Муравьиный бог: реквием

Расхаживала вдоль забора кура, и, обождав, пока ещё пойдёт, вдев пальцы в рот, присвистнул – кура понеслась, кухча, забилась в лопухи и, закатив от ужаса глаза, затихла.

Звеня звонком, бренча багажником с привязанной подушкой, промчалась мимо наблюдательного пункта на своём «орлёнке» Василевских Сашка, и, отодвинув тайный лаз, просунув голову меж досок, смотрел, как под короткой плиссировкой юбки мелькают над педалями подковки узеньких сандаль.

Калитка скрипнула, и дряблая рука в пигментном крапе пролезла в щель, пытаясь сквозь нащупать ржавень и крючок.

– Идёт! – Он разогнулся, отпуская доску, грядками укропа, по клубникам промчался до крыльца, окликнул: – Ба!
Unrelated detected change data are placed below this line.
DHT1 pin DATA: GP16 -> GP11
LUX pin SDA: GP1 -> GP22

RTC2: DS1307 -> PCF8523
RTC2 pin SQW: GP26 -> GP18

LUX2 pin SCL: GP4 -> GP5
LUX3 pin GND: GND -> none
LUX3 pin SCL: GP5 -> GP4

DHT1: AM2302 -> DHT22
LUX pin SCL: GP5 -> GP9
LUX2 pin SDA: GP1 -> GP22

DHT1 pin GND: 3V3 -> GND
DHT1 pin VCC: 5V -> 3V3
Она! – Но в доме было тихо, он бросился в пустую, под «баба – бъять!» на цыпочки поднялся, выдернул из щели язычок, зажал в кулак и, запыхавшись, вышел на крыльцо.

У лавочки уже стояла Дергунова, в своей мышиной кацавейке, с прокисшим репчатым лицом и с толстой папкой счёт-оплаты электрических услуг.

С задов, от дальнего двора, с ведром без дна, какому дном служил пружинистый каркас сорнячных веток, шла она, и, заговорщиком кивнув, её каёмочкой тропинки обойдя, разжал кулак. Газетный язычок упал в траву.